Ideological allies of Mr. Chavez’s who had been expected to win the presidencies in Mexico and Peru have plummeted in polls, as voters take offense at the Venezuelan leader’s public campaigning as an insult to their respective nations’ independence and sovereignty.
Moreover, the backlash is threatening to spread to other nations, including Venezuela, and Mr. Chavez’s checkbook diplomacy is adding to suspicions of a man who fashions himself as a 21st-century version of South America’s liberator, Simon Bolivar.
“The real size of the Venezuelan government is three feet high — the size of a barrel of oil,” said Diego E. Arria, former Venezuelan ambassador to the United Nations.
Mr. Chavez has spent between $18 billion and $25 billion on foreign projects since taking power in 1999 — on everything from paying off Argentina’s debt to the International Monetary Fund to underwriting a popular samba festival in Brazil.
In recent weeks, Mr. Chavez’s spending and his use of the bully pulpit to back leftist political candidates in other Latin American nations has caused diplomatic spats with Nicaragua, Peru and Mexico, all of whom accuse the Venezuelan of meddling in their affairs.
On May 4, Nicaraguan Foreign Minister Norman Caldera asked Mr.
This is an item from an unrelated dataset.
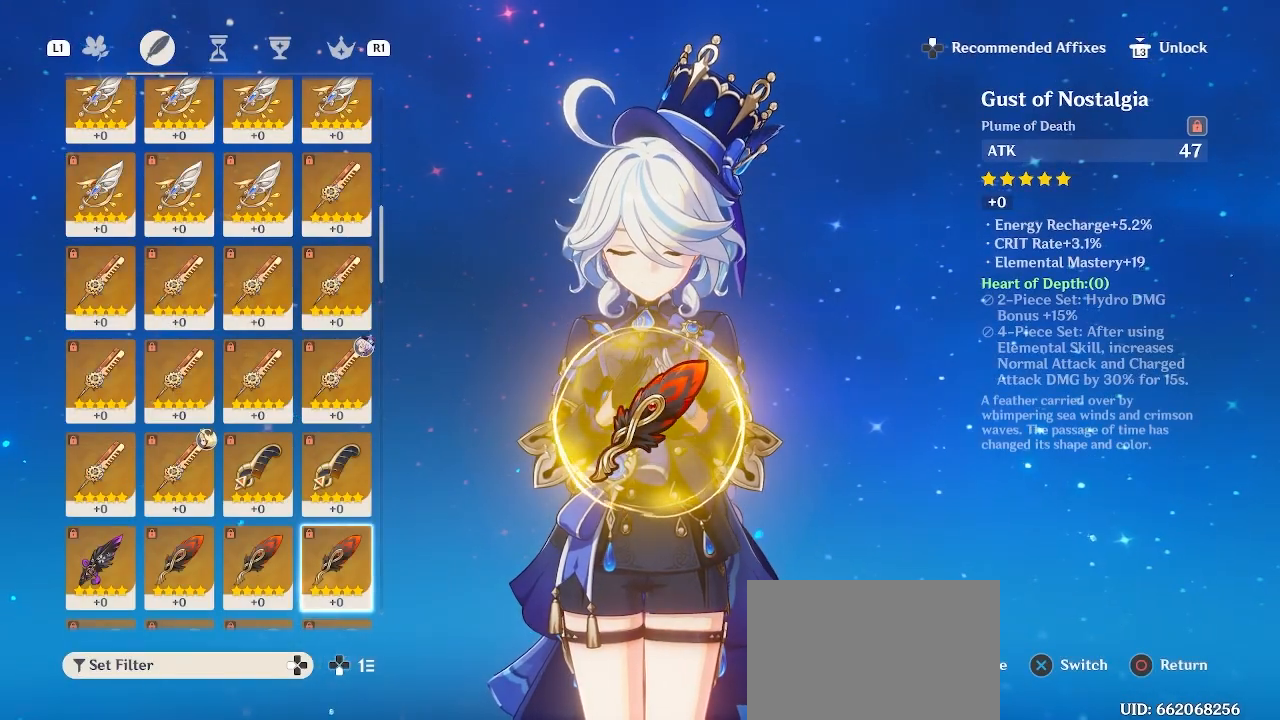
{"buttons": [], "left_stick": "center", "right_stick": "center", "events": [[217, "TRIANGLE", "down"], [300, "TRIANGLE", "up"]]}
Chavez to end his interfering in Nicaragua’s election after Caracas agreed to provide 10 million barrels of oil annually to 51 Nicaraguan communities whose leftist mayors are sympathetic to presidential candidate Daniel Ortega.
Mr. Ortega, a former president and a Chavez favorite, fought a war against U.S.-backed Contra rebels in the 1980s before being voted out of office.
Even Mr. Ortega is said to fear that Mr. Chavez’s public support for his candidacy threatens to derail his comeback.
Similarly in Peru, Mr. Chavez caught heat for publicly backing leftist presidential hopeful Ollanta Humala. Mr. Humala, a former colonel who fits the Latin American mold of populist strongman, is considered key to Mr. Chavez’s plan to link the resource-rich Andean nations as a buffer against Colombia, Washington’s key ally in the region.
Peru withdrew its ambassador to Caracas earlier this month to protest Mr. Chavez’s campaigning in its election. But what may be more significant, Mr. Humala, once a clear front-runner, is scrambling to distance himself from Mr. Chavez as his lead evaporates in an upcoming election against former President Alan Garcia.
In Mexico, campaign ads branding left-wing candidate Andres Manuel Lopez Obrador as a puppet of Mr. Chavez’s have helped erase what was once considered an insurmountable lead for Mr. Lopez Obrador in upcoming presidential elections.
“For Chavez, Latin American integration is not economic, but political,” U.S. Assistant Secretary of State Thomas Shannon said at a recent luncheon with editors and reporters at The Washington Times. “His aim is to make South America different from North America, and to offer protection against the great hegemon of the north.”